Carnival Corp. will pay another $20 million in an environmental crimes case to avoid having its probation revoked, in a deal with federal prosecutors that also contains several new environmental initiatives.
The agreement was unveiled in court in Miami before U.S. District Court Judge Patricia Seitz, who had required Carnival Corp. chairman Micky Arison and CEO Arnold Donald to attend the hearing.
As part of the agreement, Donald will issue a statement to all employees accepting management responsibility for probation violations committed since the company originally pled guilty to environmental crimes.
Following the court hearing, Carnival asserted in an email to Travel Weekly that it was not only committed to the compliance terms imposed in its settlement by the court but that it aspired to "leave the places we touch even better than when we first arrived."
"Today, the court approved our agreement with the Department of Justice -- setting forth new initiatives, improved procedures, additional training and significant investments to ensure we have the strongest and most sustainable environmental compliance program possible," the email stated.
"Carnival Corporation remains committed to environmental excellence and protecting the environment in which we live, work and travel."
Carnival had previously paid a $40 million financial penalty and agreed to five years of court-supervised environmental audits as part of its plea to 2016 charges that Princess Cruises violated pollution laws.
Donald's statement will be issued within 30 days of the June 3 agreement and will be approved by prosecutors and the court before distribution.

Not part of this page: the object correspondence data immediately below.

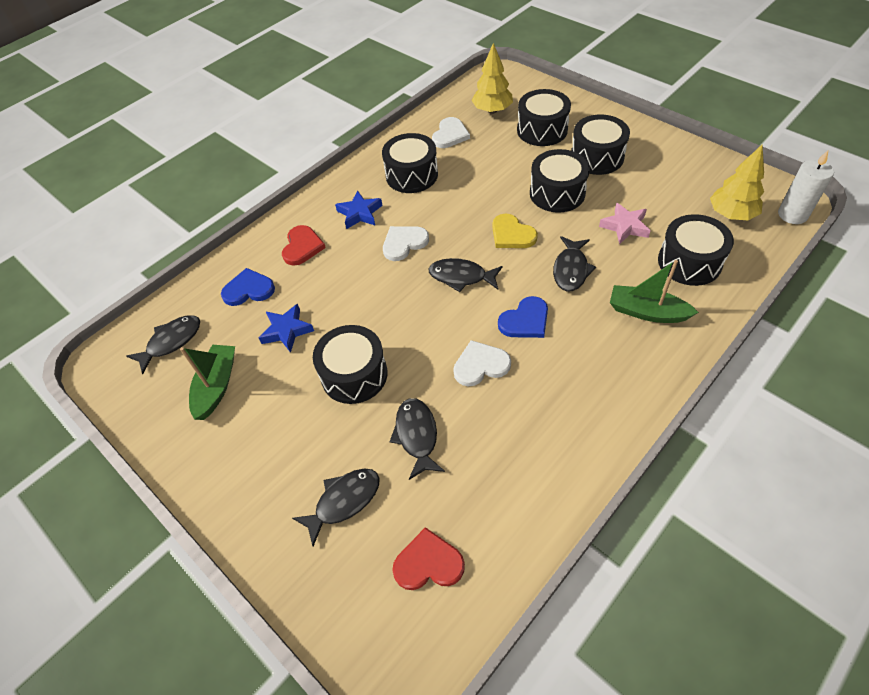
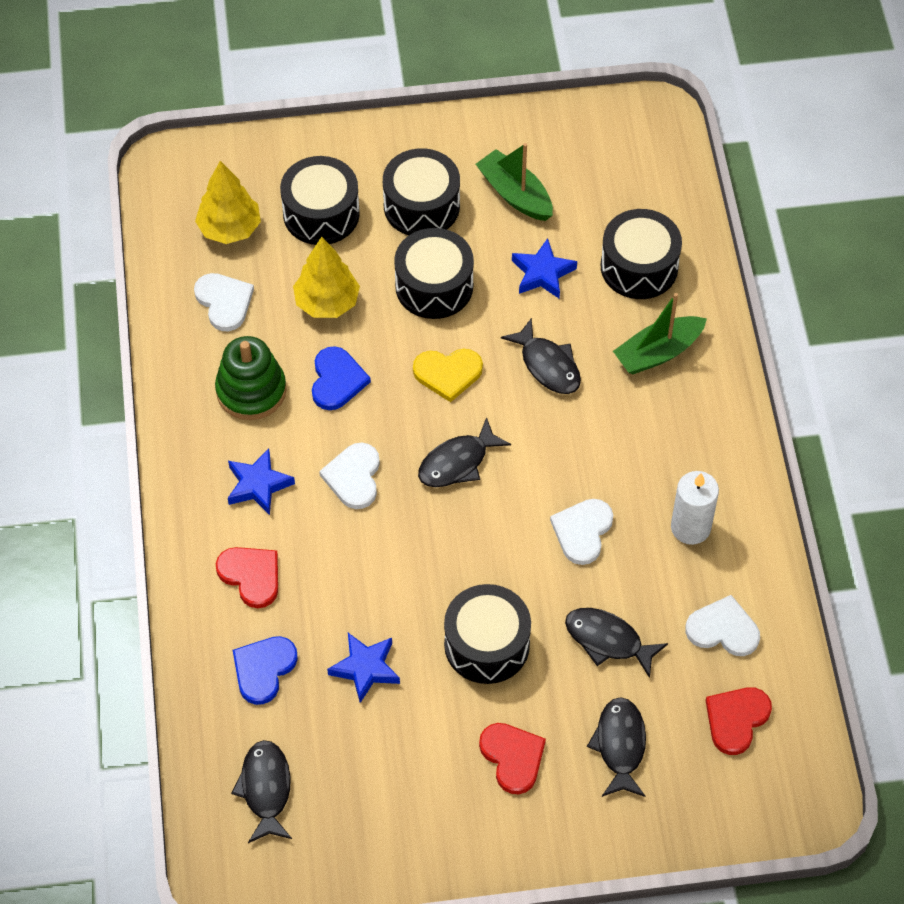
camera: 55 degrees left, 5 degrees up
green boat [180,345,235,420] -> green boat moved to [476,143,553,221]
black drum [382,133,438,193] -> green stacking toy [215,336,287,420]
blue heart [498,296,548,338] -> blue heart moved to [312,346,371,410]
pink star [599,203,651,244] -> blue star [512,238,577,298]
yellow tree [710,144,764,220] -> yellow tree moved to [293,237,360,318]
white candle [778,150,834,224] -> white candle moved to [671,471,719,545]
none -> red heart [479,723,546,794]
none -> white heart [685,595,760,656]

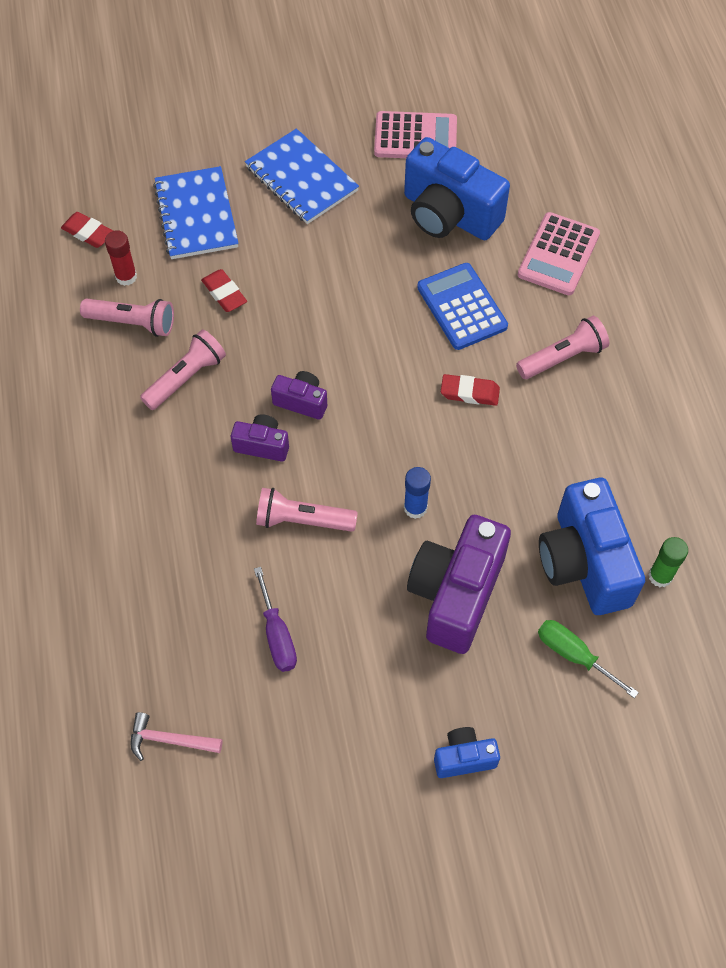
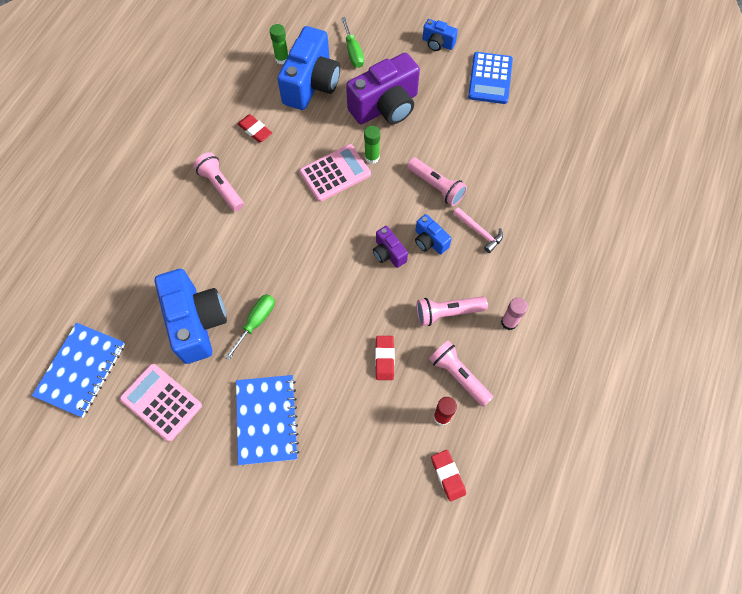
camera: 145 degrees left, 5 degrees up
pink hammer [131,712,223,761] -> pink hammer moved to [453,207,503,253]
blue notebook [153,166,239,259] -> blue notebook moved to [32,323,125,417]
purple camera [231,414,289,462] -> blue camera [415,214,452,254]
purple screwdriver [254,567,297,672] -> none
blue glue stick [404,467,431,519] -> green glue stick [364,126,380,164]
blue calculator [417,263,508,350] -> blue calculator moved to [468,52,513,104]
red eraser [441,374,500,406] -> red eraser moved to [237,114,272,143]
pink flashlight [516,316,609,379] -> pink flashlight turned 45 degrees clockwise [193,152,244,212]
pink calculator [518,212,600,295] -> pink calculator moved to [299,144,371,202]
none -> green screwdriver [225,294,275,360]
none -> pink glue stick [501,298,528,330]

As part of the agreement, Princess also acknowledged new violations of laws banning the dumping of "gray water" in prohibited places, and allowing plastic mixed in with food waste to be dumped overboard.
Several countries, such as the Bahamas, first learned that improper discharges had been made in their waters by reading court filings made by auditors in the Princess case. This week's agreement includes a new obligation by Carnival Corp. brands to inform jurisdictions when violations of international pollution treaties take place.
Carnival agreed to spend at least $20 million through the end of its probation term to improve food waste management and disposal practices.
To that end, Carnival agreed to create two "tiger teams" of five to seven people each that will jumpstart the improvement process. The agreement sets out a three-part program that includes improvements of training, supervision, staffing and culture surrounding food disposal at Carnival.
It also mandates a 50% reduction in single-use plastics on Carnival ships by the end of 2021, along with strategies to reduce the weight of food waste by 10%.
Single-use plastics go beyond straws and stir sticks to include items such as butter, sauce and honey packets, utensils, plastic bags in retail shops, individual toiletry bottles, garbage bags in cabins and cup lids.
The agreement also commits Carnival to a detailed overhaul of the way it manages compliance with environmental laws.
To start, it will promote a corporate compliance manager to be a senior vice president, and then name a chief compliance officer, to whom the compliance manager will report. The chief compliance officer will report directly to Donald and indirectly to two committees of the board of directors.
The board will have to be trained in compliance and adopt a new statement reiterating its commitment to compliance. A new member would be added to the board who has "significant corporate compliance experience."
Carnival agreed to develop an action plan for compliance and take other steps by certain dates or face severe financial penalties if it misses those dates. Fines would start at $1 million a day for each day beyond the deadlines, and in one instance escalate to $10 million a day after 10 tardy days.